● Task input:
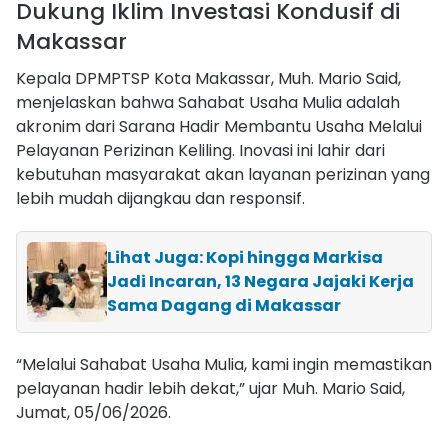
Dukung Iklim Investasi Kondusif di
Makassar
Kepala DPMPTSP Kota Makassar, Muh. Mario Said,
menjelaskan bahwa Sahabat Usaha Mulia adalah
akronim dari Sarana Hadir Membantu Usaha Melalui
Pelayanan Perizinan Keliling. Inovasi ini lahir dari
kebutuhan masyarakat akan layanan perizinan yang
lebih mudah dijangkau dan responsif.
Lihat Juga: Kopi hingga Markisa
Jadi Incaran, 13 Negara Jajaki Kerja
Sama Dagang di Makassar
“Melalui Sahabat Usaha Mulia, kami ingin memastikan
pelayanan hadir lebih dekat,” ujar Muh. Mario Said,
Jumat, 05/06/2026.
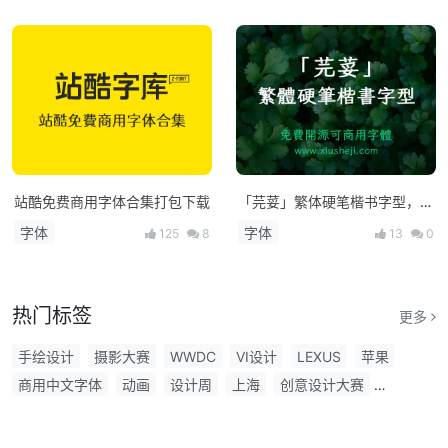
站酷免费商用字体合集打包下载
「芫荽」繁体硬笔楷书字型，免
费商用下载！
字体
字体
125
8
13
0
热门标签
更多
手绘设计
摄影大赛
WWDC
VI设计
LEXUS
苹果
商用中文字体
动画
设计周
上海
创意设计大赛
阿里妈妈字体
靳埭强设计奖
书法字体
创意大赛
主视觉
平面设计大赛
胡晓波字体
食品
平面设计
字体设计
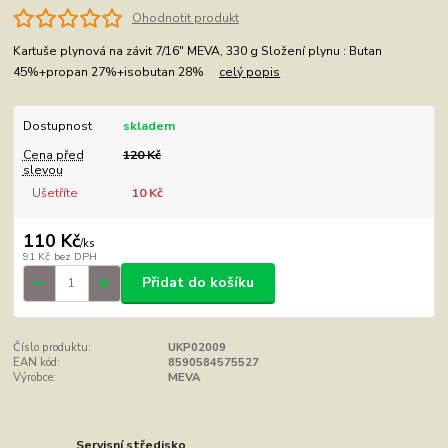
Ohodnotit produkt
Kartuše plynová na závit 7/16" MEVA, 330 g Složení plynu : Butan
45%+propan 27%+isobutan 28%
celý popis
Dostupnost
skladem
Cena před
120 Kč
slevou
Ušetříte
10 Kč
110 Kč
/
ks
91 Kč
bez DPH
Přidat do košíku
Číslo produktu:
UKP02009
EAN kód:
8590584575527
Výrobce:
MEVA
Servisní středisko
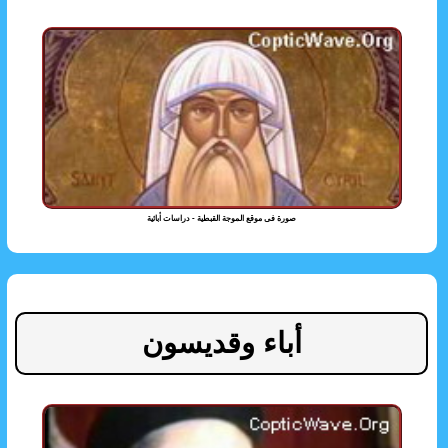
صورة فى موقع الموجة القبطية - دراسات أبائية
أباء وقديسون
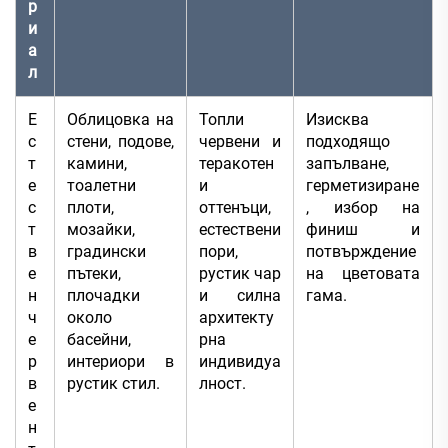
р
и
а
л
Е
Облицовка на
Топли
Изисква
с
стени, подове,
червени и
подходящо
т
камини,
теракотен
запълване,
е
тоалетни
и
герметизиране
с
плоти,
оттенъци,
, избор на
т
мозайки,
естествени
финиш и
в
градински
пори,
потвърждение
е
пътеки,
рустик чар
на цветовата
н
плочадки
и силна
гама.
ч
около
архитекту
е
басейни,
рна
р
интериори в
индивидуа
в
рустик стил.
лност.
е
н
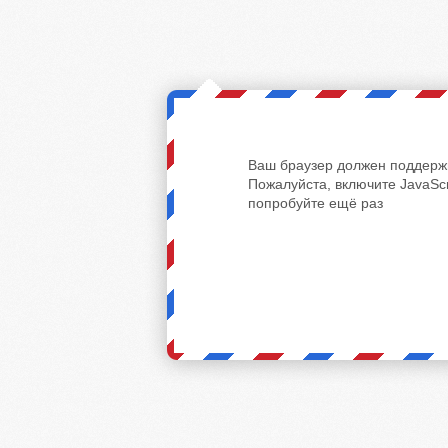
Ваш браузер должен поддержи
Пожалуйста, включите JavaScr
попробуйте ещё раз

● Task to carry out:
Copy every line of text in the data above character for character, leaving the pictures out.

● Answer box:
Dukung Iklim Investasi Kondusif di
Makassar
Kepala DPMPTSP Kota Makassar, Muh. Mario Said,
menjelaskan bahwa Sahabat Usaha Mulia adalah
akronim dari Sarana Hadir Membantu Usaha Melalui
Pelayanan Perizinan Keliling. Inovasi ini lahir dari
kebutuhan masyarakat akan layanan perizinan yang
lebih mudah dijangkau dan responsif.
Lihat Juga: Kopi hingga Markisa
Jadi Incaran, 13 Negara Jajaki Kerja
Sama Dagang di Makassar
“Melalui Sahabat Usaha Mulia, kami ingin memastikan
pelayanan hadir lebih dekat,” ujar Muh. Mario Said,
Jumat, 05/06/2026.
站酷免费商用字体合集打包下载
「芫荽」繁体硬笔楷书字型，免
费商用下载！
字体
字体
125
8
13
0
热门标签
更多
手绘设计
摄影大赛
WWDC
VI设计
LEXUS
苹果
商用中文字体
动画
设计周
上海
创意设计大赛
阿里妈妈字体
靳埭强设计奖
书法字体
创意大赛
主视觉
平面设计大赛
胡晓波字体
食品
平面设计
字体设计
Ohodnotit produkt
Kartuše plynová na závit 7/16" MEVA, 330 g Složení plynu : Butan
45%+propan 27%+isobutan 28%
celý popis
Dostupnost
skladem
Cena před
120 Kč
slevou
Ušetříte
10 Kč
110 Kč
/
ks
91 Kč
bez DPH
Přidat do košíku
Číslo produktu:
UKP02009
EAN kód:
8590584575527
Výrobce:
MEVA
Servisní středisko
صورة فى موقع الموجة القبطية - دراسات أبائية
أباء وقديسون
р
и
а
л
Е
Облицовка на
Топли
Изисква
с
стени, подове,
червени и
подходящо
т
камини,
теракотен
запълване,
е
тоалетни
и
герметизиране
с
плоти,
оттенъци,
, избор на
т
мозайки,
естествени
финиш и
в
градински
пори,
потвърждение
е
пътеки,
рустик чар
на цветовата
н
плочадки
и силна
гама.
ч
около
архитекту
е
басейни,
рна
р
интериори в
индивидуа
в
рустик стил.
лност.
е
н
Ваш браузер должен поддержи
Пожалуйста, включите JavaScr
попробуйте ещё раз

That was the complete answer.